Grand “Park metreler pek umurunuzda olmasa bile, benim yapacağım oturumda standart donanım hack etme süreçlerini işleyeceğimiz ve burada bir donanıma sızmanın mantalitesini öğreneceğinizi göz ardı etmemelisiniz. Benim de sunumumda asıl istediğim insanların bu konuda bir şeyler öğrenerek buradan ayrılması,” diyor.
Grand, yapacağı sunumun amacının insanlara nasıl ücretsiz park yeri sağlayabileceklerini veya yasaları nasıl çiğneyebileceklerini göstermek olmadığının altını çiziyor.
Grand “Bizim amacımız tamamen eğitimsel bir yaklaşımda bulunmak,” diyor. “İnsanları nasıl eğitebileceğimiz ve şirketlere zarar vermemelerini nasıl sağlarız işte bizim uğraşımız bu. Bu sistemlerin tasarımcılarını ve uygulayıcılarını eğitmemiz gerekiyor ki yaşanan veya yaşanabilecek sorunlardan haberdar olsunlar.
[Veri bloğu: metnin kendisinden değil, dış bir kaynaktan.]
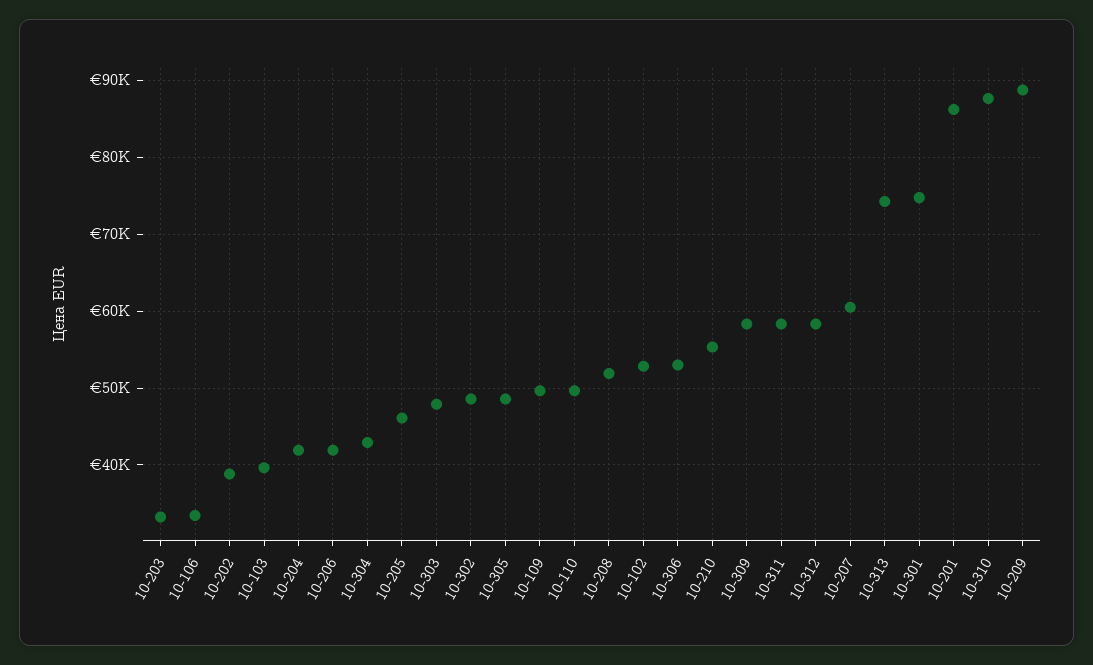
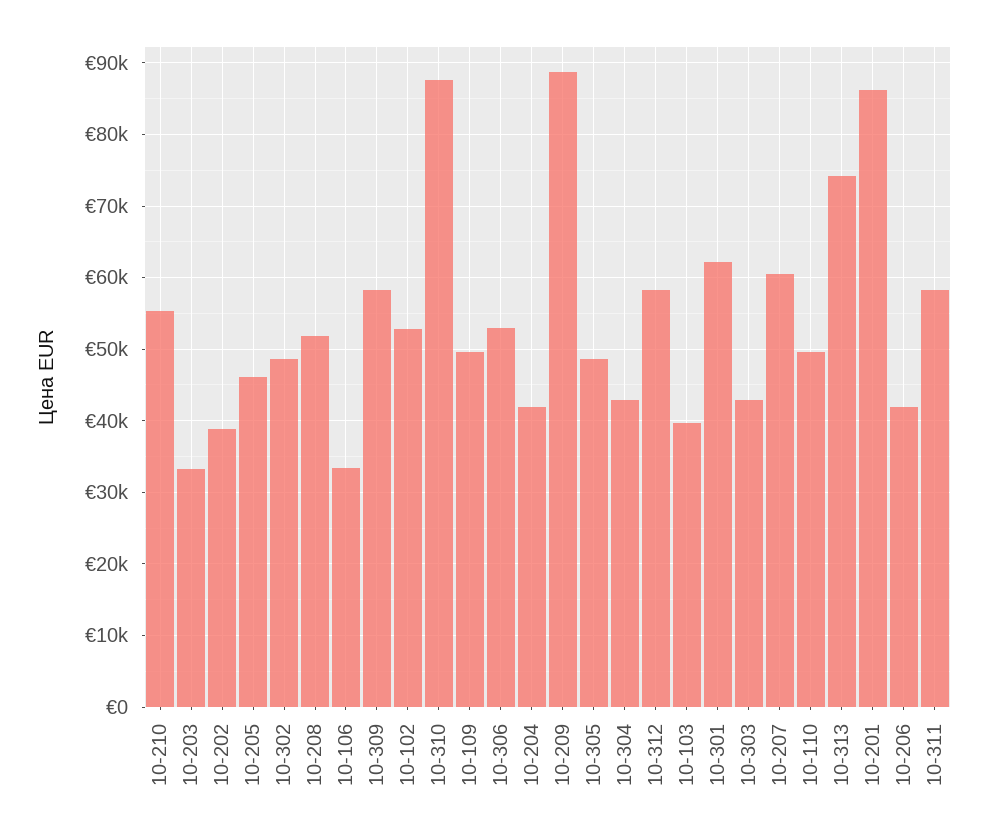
  {
    "10-203": 33000,
    "10-106": 33000,
    "10-202": 39000,
    "10-103": 40000,
    "10-204": 42000,
    "10-206": 42000,
    "10-304": 43000,
    "10-205": 46000,
-   "10-303": 48000,
+   "10-303": 43000,
    "10-302": 49000,
    "10-305": 49000,
    "10-109": 50000,
    "10-110": 50000,
    "10-208": 52000,
    "10-102": 53000,
    "10-306": 53000,
    "10-210": 55000,
    "10-309": 58000,
    "10-311": 58000,
    "10-312": 58000,
    "10-207": 60000,
    "10-313": 74000,
-   "10-301": 75000,
+   "10-301": 62000,
    "10-201": 86000,
    "10-310": 88000,
    "10-209": 89000
  }

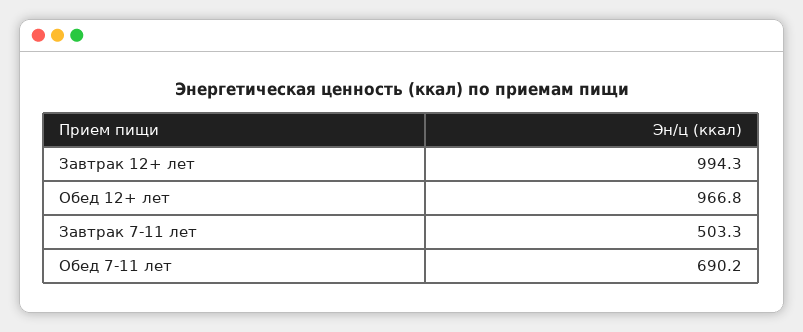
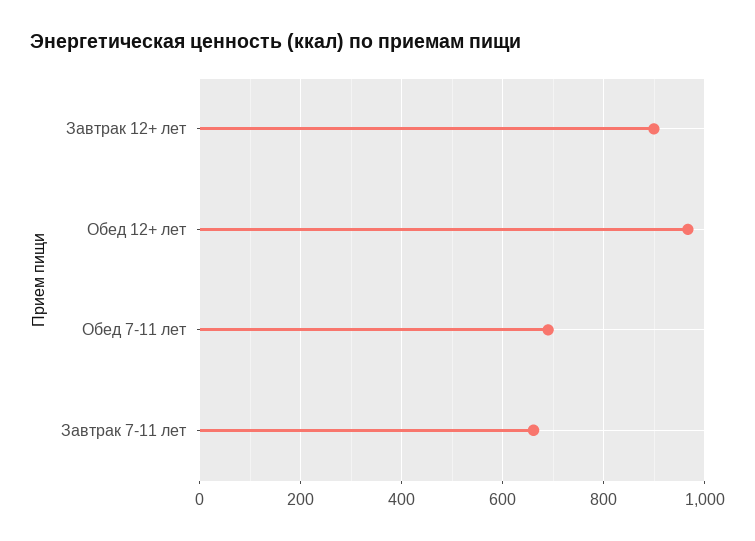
  {
-   "Завтрак 12+ лет": 994.3,
+   "Завтрак 12+ лет": 900,
    "Обед 12+ лет": 966.8,
-   "Завтрак 7-11 лет": 503.3,
+   "Завтрак 7-11 лет": 660,
    "Обед 7-11 лет": 690.2
  }

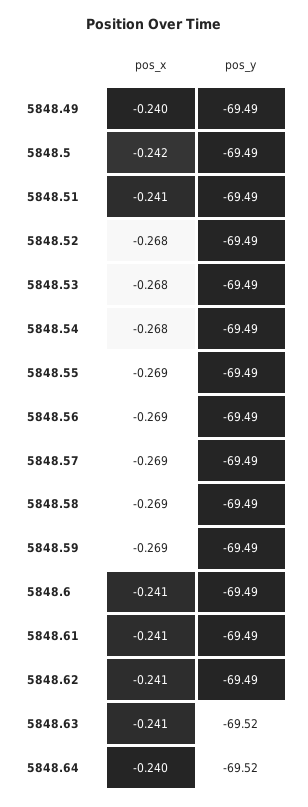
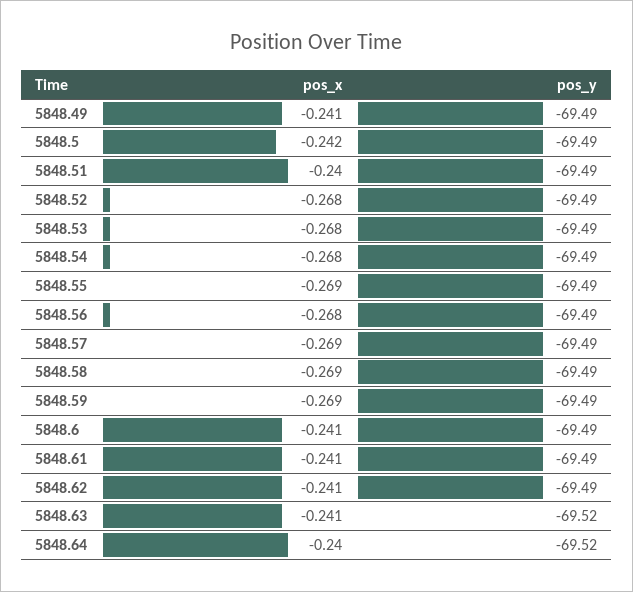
  {
    "pos_x": {
-     "5848.49": -0.24,
+     "5848.49": -0.241,
      "5848.5": -0.242,
-     "5848.51": -0.241,
+     "5848.51": -0.24,
      "5848.52": -0.268,
      "5848.53": -0.268,
      "5848.54": -0.268,
      "5848.55": -0.269,
-     "5848.56": -0.269,
+     "5848.56": -0.268,
      "5848.57": -0.269,
      "5848.58": -0.269,
      "5848.59": -0.269,
      "5848.6": -0.241,
      "5848.61": -0.241,
      "5848.62": -0.241,
      "5848.63": -0.241,
      "5848.64": -0.24
    },
    "pos_y": {
      "5848.49": -69.49,
      "5848.5": -69.49,
      "5848.51": -69.49,
      "5848.52": -69.49,
      "5848.53": -69.49,
      "5848.54": -69.49,
      "5848.55": -69.49,
      "5848.56": -69.49,
      "5848.57": -69.49,
      "5848.58": -69.49,
      "5848.59": -69.49,
      "5848.6": -69.49,
      "5848.61": -69.49,
      "5848.62": -69.49,
      "5848.63": -69.52,
      "5848.64": -69.52
    }
  }

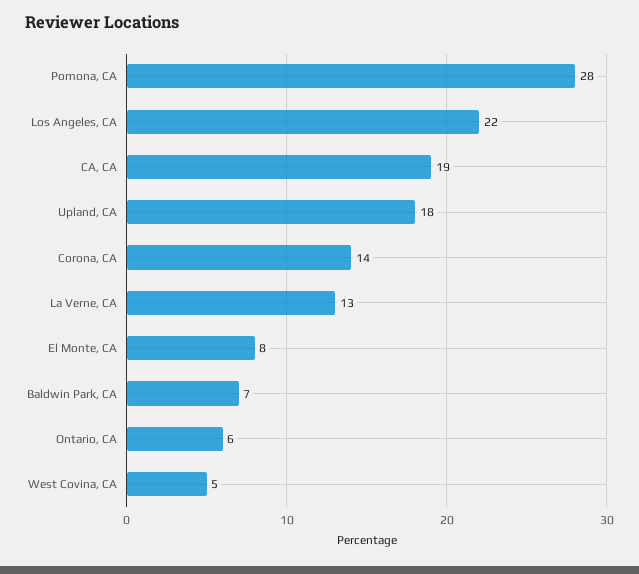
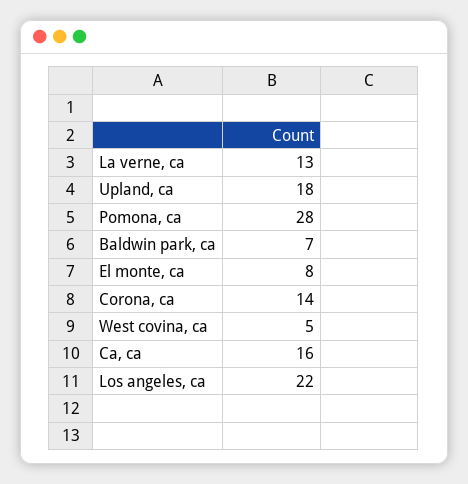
  {
    "Pomona, CA": 28,
    "Los Angeles, CA": 22,
-   "CA, CA": 19,
+   "CA, CA": 16,
    "Upland, CA": 18,
    "Corona, CA": 14,
    "La Verne, CA": 13,
    "El Monte, CA": 8,
    "Baldwin Park, CA": 7,
-   "Ontario, CA": 6,
    "West Covina, CA": 5
  }

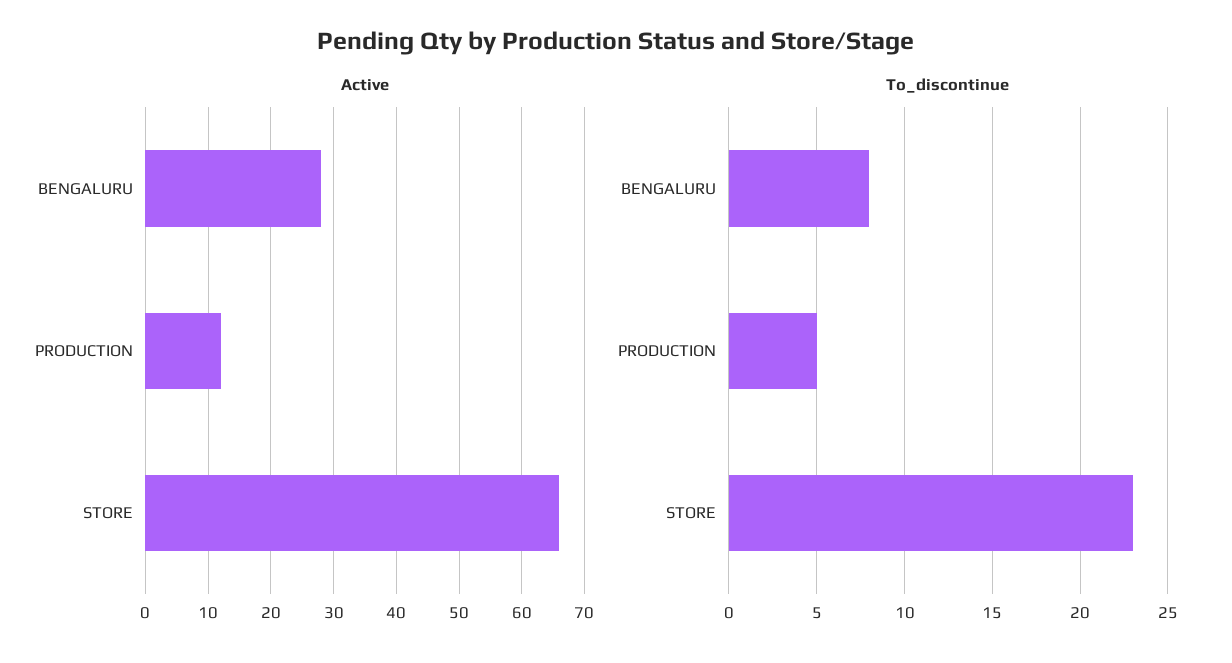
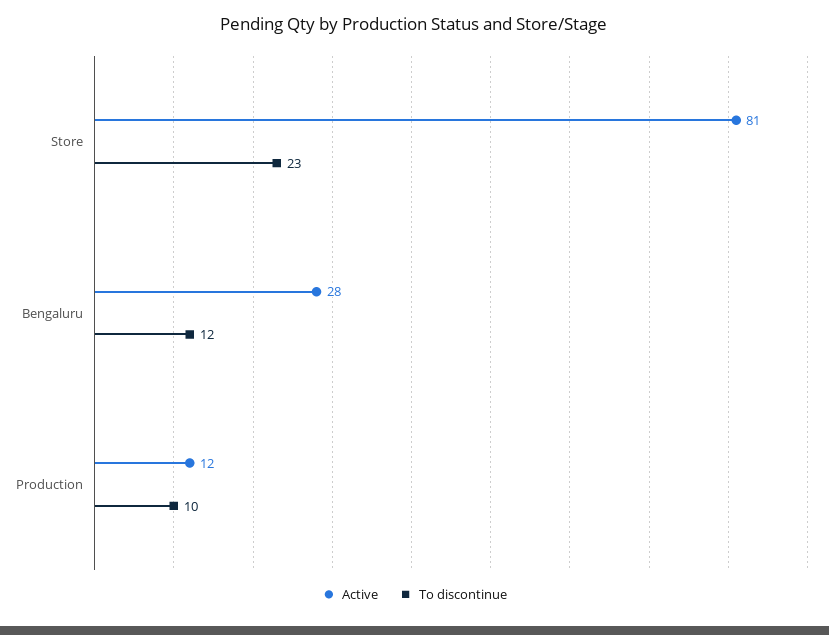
  {
    "Active": {
      "BENGALURU": 28,
      "PRODUCTION": 12,
-     "STORE": 66
+     "STORE": 81
    },
    "To_discontinue": {
-     "BENGALURU": 8,
+     "BENGALURU": 12,
-     "PRODUCTION": 5,
+     "PRODUCTION": 10,
      "STORE": 23
    }
  }

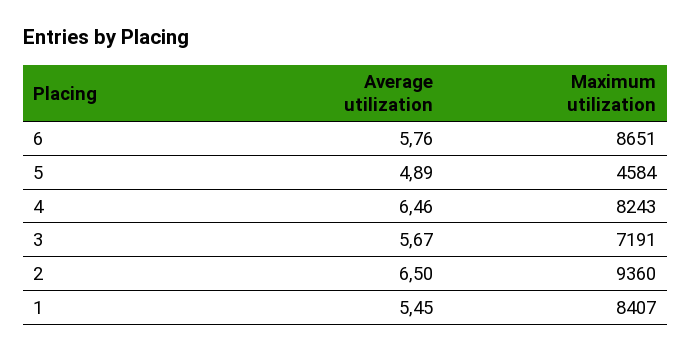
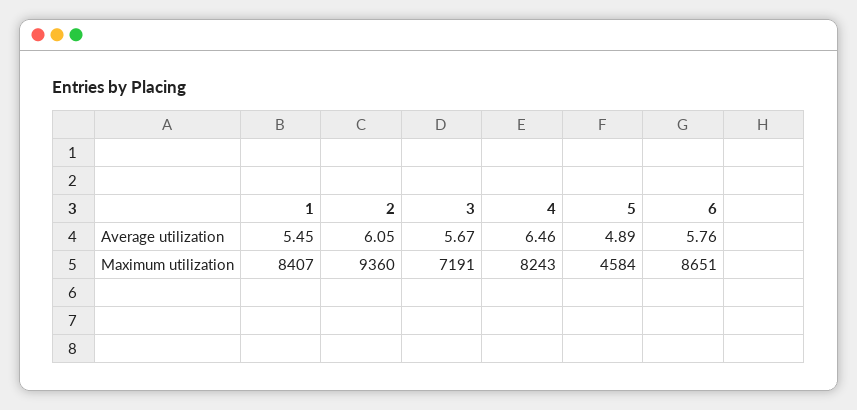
  {
    "Average utilization": {
      "6": 5.76,
      "5": 4.89,
      "4": 6.46,
      "3": 5.67,
-     "2": 6.5,
+     "2": 6.05,
      "1": 5.45
    },
    "Maximum utilization": {
      "6": 8651,
      "5": 4584,
      "4": 8243,
      "3": 7191,
      "2": 9360,
      "1": 8407
    }
  }

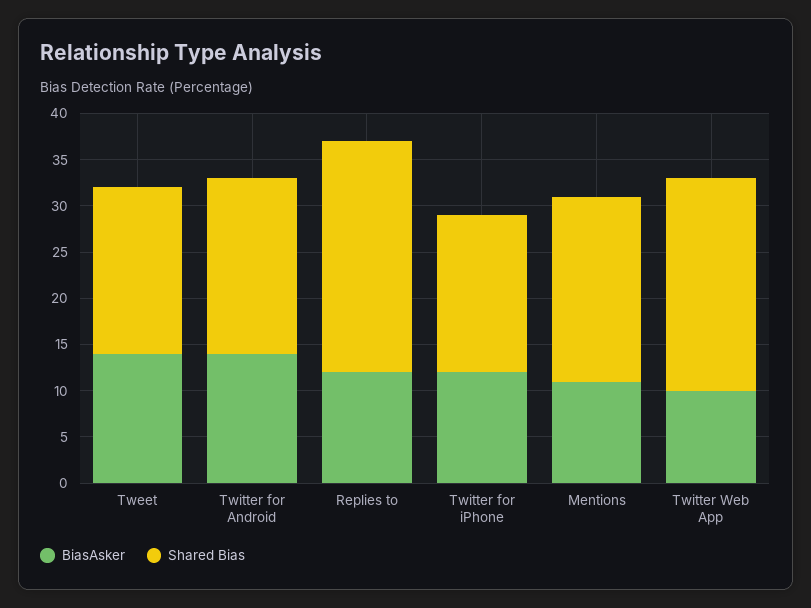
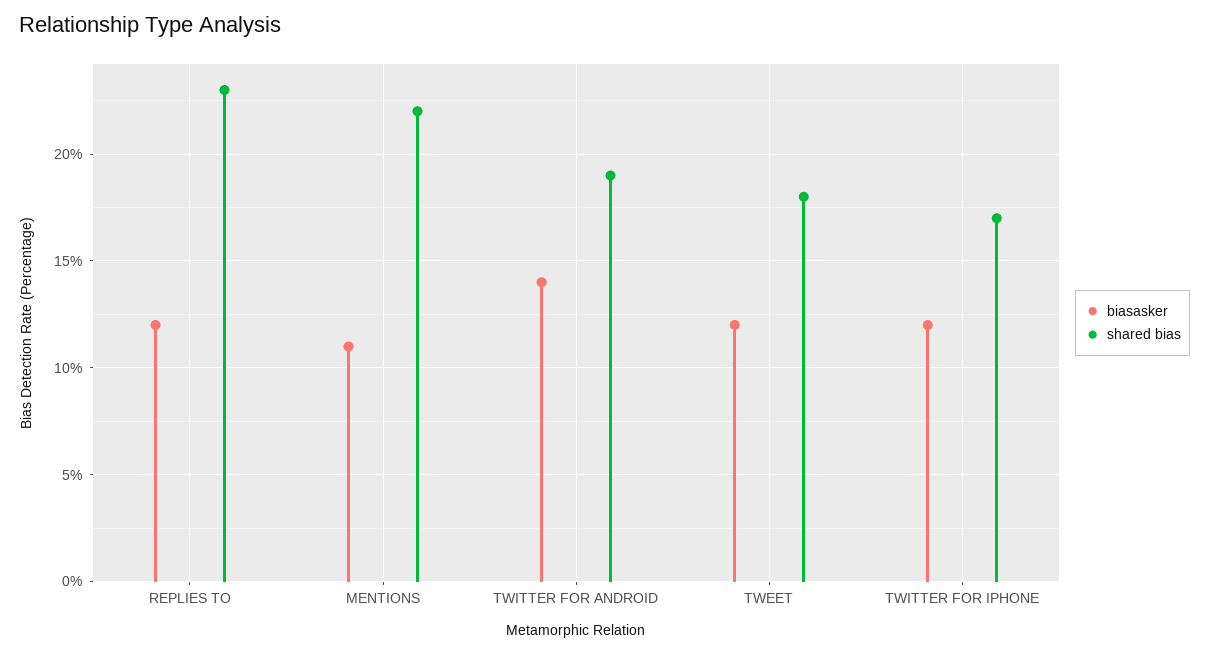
  {
    "BiasAsker": {
-     "Tweet": 14,
+     "Tweet": 12,
      "Twitter for Android": 14,
      "Replies to": 12,
      "Twitter for iPhone": 12,
-     "Mentions": 11,
+     "Mentions": 11
-     "Twitter Web App": 10
    },
    "Shared Bias": {
      "Tweet": 18,
      "Twitter for Android": 19,
-     "Replies to": 25,
+     "Replies to": 23,
      "Twitter for iPhone": 17,
-     "Mentions": 20,
+     "Mentions": 22
-     "Twitter Web App": 23
    }
  }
Eğer ben bu konuda Black Hat’te bir konferans sunabiliyorsam sizi temin ederim ki dışarıda bir yerlerde bu sorunu zaten bilen ve bundan çıkar sağlayan pek çok kişi mevcuttur. Dolayısıyla amaç insanları suça teşvik etmek değil böyle bir sorunun varlığını tasarımcılara göstermektir.”